WHAT TO WORK ON: The records below are to be reproduced exactly, with every picture left out.

Records drawn from a dataset:
━━━━━━
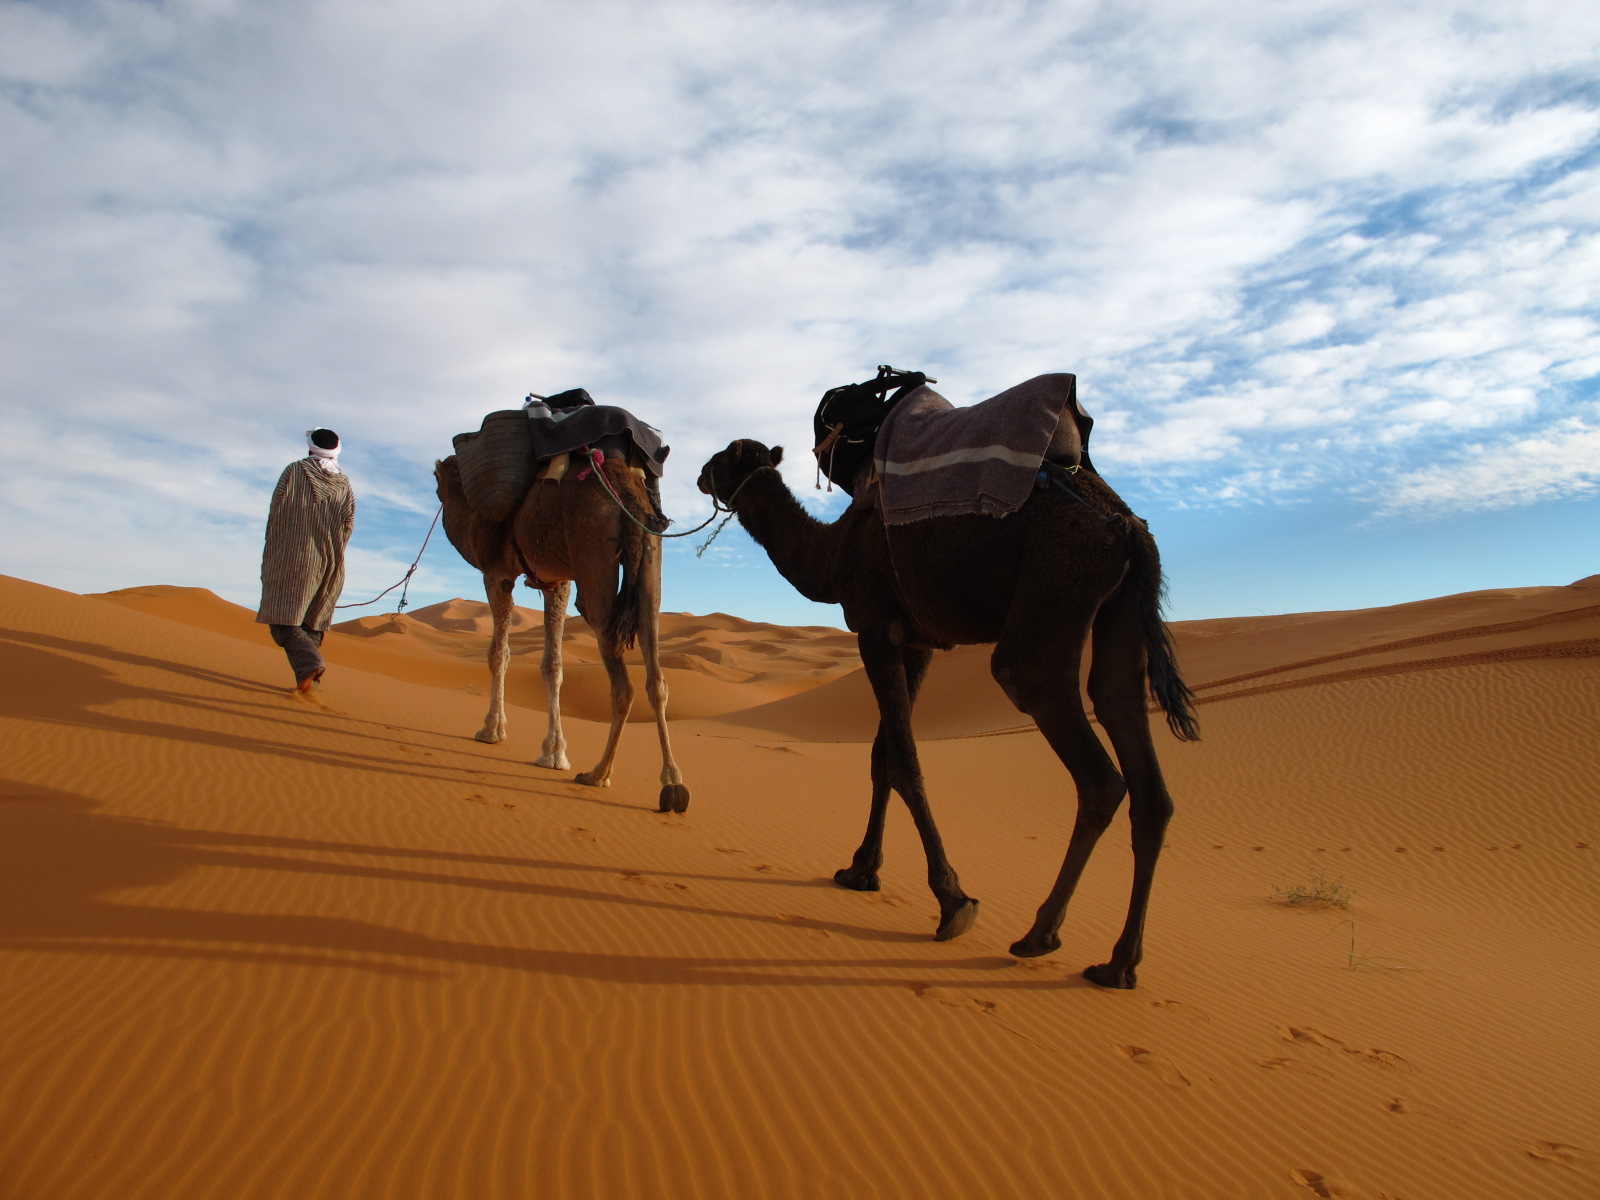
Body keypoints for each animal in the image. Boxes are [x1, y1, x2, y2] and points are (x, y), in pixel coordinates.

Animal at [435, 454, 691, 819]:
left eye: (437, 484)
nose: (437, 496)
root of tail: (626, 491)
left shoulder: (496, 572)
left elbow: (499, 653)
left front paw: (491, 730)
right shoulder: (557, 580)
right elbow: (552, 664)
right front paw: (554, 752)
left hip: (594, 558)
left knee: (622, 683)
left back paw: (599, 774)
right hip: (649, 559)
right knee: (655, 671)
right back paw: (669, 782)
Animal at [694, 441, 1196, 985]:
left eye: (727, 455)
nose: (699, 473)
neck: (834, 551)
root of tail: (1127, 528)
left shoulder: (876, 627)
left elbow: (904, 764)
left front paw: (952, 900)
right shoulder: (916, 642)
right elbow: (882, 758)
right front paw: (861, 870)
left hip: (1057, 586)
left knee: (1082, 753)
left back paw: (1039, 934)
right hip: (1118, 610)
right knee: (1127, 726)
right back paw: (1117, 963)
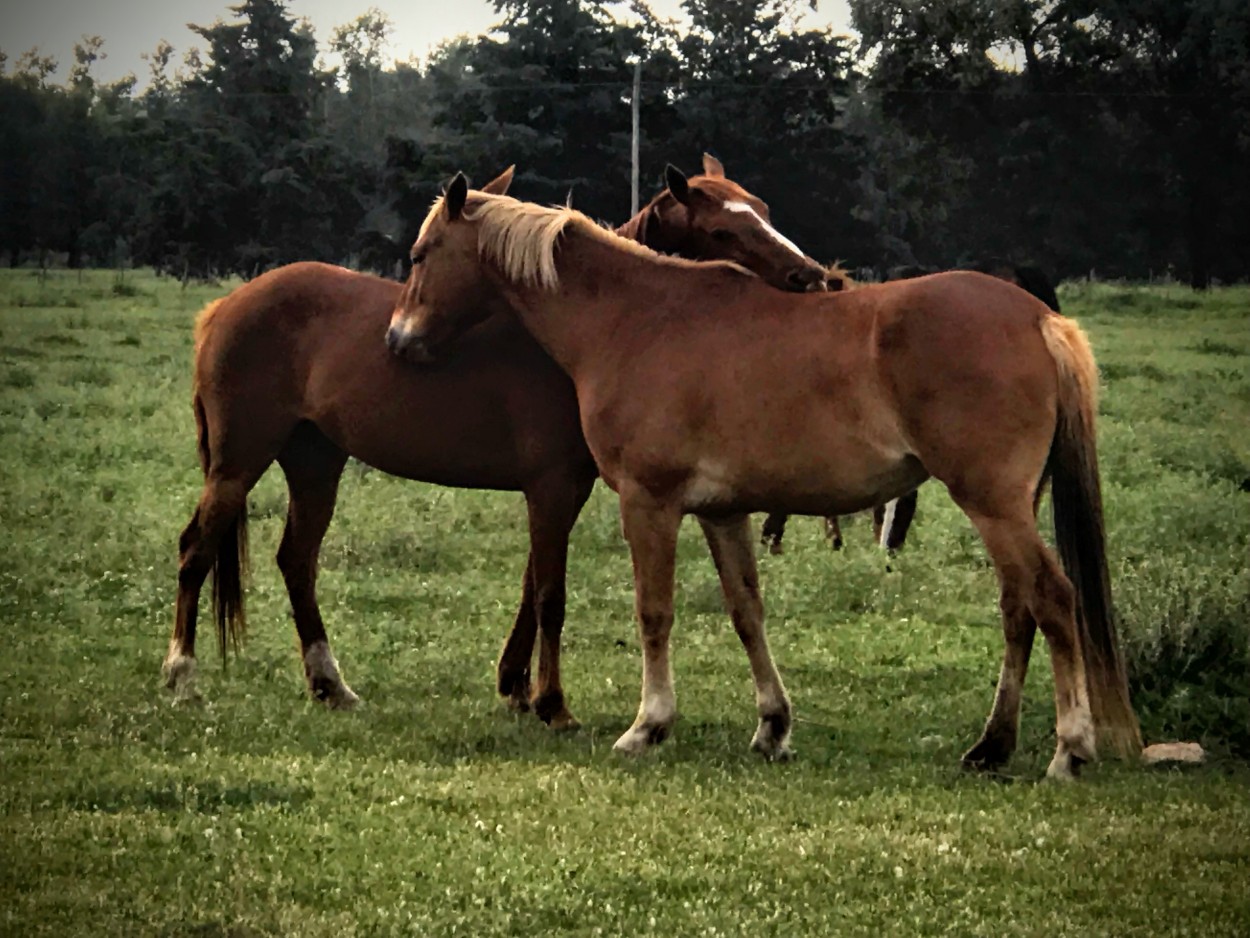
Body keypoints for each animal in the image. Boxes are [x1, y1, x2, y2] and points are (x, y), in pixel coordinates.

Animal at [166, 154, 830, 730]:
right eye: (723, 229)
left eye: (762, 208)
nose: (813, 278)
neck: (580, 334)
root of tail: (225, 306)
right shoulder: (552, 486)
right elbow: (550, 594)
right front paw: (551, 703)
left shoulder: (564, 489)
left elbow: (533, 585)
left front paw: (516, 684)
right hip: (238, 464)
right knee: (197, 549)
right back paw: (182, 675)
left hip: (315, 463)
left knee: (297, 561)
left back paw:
━━━━━━
SOLVED PROBLEM:
Body keypoints for each animal in the image. Boxes are [x1, y1, x2, y2] and points are (x, y), in pixel coordinates.

Animal at [435, 454, 691, 819]:
left eye: (437, 484)
nose: (437, 496)
root of tail: (626, 491)
left shoulder: (496, 572)
left elbow: (499, 653)
left front paw: (491, 730)
right shoulder: (557, 580)
right elbow: (552, 664)
right front paw: (554, 752)
left hip: (594, 558)
left knee: (622, 683)
left back paw: (599, 774)
right hip: (649, 559)
right knee: (655, 671)
right back paw: (669, 782)
Animal at [694, 441, 1196, 985]:
left eye: (727, 455)
nose: (699, 473)
neck: (834, 551)
root of tail: (1127, 528)
left shoulder: (876, 627)
left elbow: (904, 764)
left front paw: (952, 900)
right shoulder: (916, 642)
right elbow: (882, 758)
right front paw: (861, 870)
left hip: (1057, 586)
left knee: (1082, 753)
left back paw: (1039, 934)
right hip: (1118, 610)
right knee: (1127, 726)
right back paw: (1117, 963)
Body keypoints for each animal in the image. Boxes are [x1, y1, x2, y2] and points are (x, y), in pixel coordinates.

Animal at [166, 154, 830, 730]:
right eye: (723, 229)
left eye: (762, 208)
nose: (813, 278)
neck: (580, 334)
root of tail: (225, 306)
right shoulder: (552, 486)
right elbow: (550, 594)
right front paw: (551, 703)
left shoulder: (564, 489)
left elbow: (533, 585)
left front paw: (516, 684)
right hip: (238, 464)
right knee: (197, 549)
right back paw: (182, 675)
left hip: (315, 463)
left knee: (297, 561)
left back paw:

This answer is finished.